Nonetheless, I remain hopeful that there are enough true patriots to stop the coup. If Shirkey and Chatfield--and their counterparts in other states--remain true to their word, they will be heroes of the American republic. Georgia Secretary of State Brad Raffensperger has already shown heroism. Just three Republican US Senators would be needed to fully reject any bogus slate of state-legislature-appointed delegates, and there already appear to be five: Senators Collins, Murkowski, Romney, Sasse, and Toomey. Whatever very substantial differences I have with them on policy matters, I commend their patriotism and integrity.
That leaves the courts. Here I am cautiously optimistic. So far, state and federal judges have uniformly rejected Trump's claims because they are legally and factually groundless. It hasn't mattered whether the judges are conservative or liberal, Republican or Democratic. The courts have largely reinforced my moderately legal realist views: Often the law contains gaps and ambiguities; when it does, judges' values and ideology can make a big difference; but when the law is very clear, judges typically follow it.

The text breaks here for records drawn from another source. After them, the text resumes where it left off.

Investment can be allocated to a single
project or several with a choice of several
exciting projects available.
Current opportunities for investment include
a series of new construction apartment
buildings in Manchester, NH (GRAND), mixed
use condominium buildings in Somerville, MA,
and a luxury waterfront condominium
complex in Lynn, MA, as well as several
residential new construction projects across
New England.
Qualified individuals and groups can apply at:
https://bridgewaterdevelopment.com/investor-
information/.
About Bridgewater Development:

Does that mean I have complete confidence that the political and legal system will ultimately stop Trump's attempted coup? No. I remain extremely concerned, because even a five percent chance or, for that matter, a one percent chance, of the permanent destruction of American constitutional democracy warrants vigilance.
My expertise as a legal scholar qualifies me to analyze the law. I have done that and will continue to. Whether the relevant actors who hold power follow the law is ultimately a question for them--and for the People who may or may not hold them accountable through the ballot or whatever alternative means remain available once dictators are permitted to cancel the results of elections.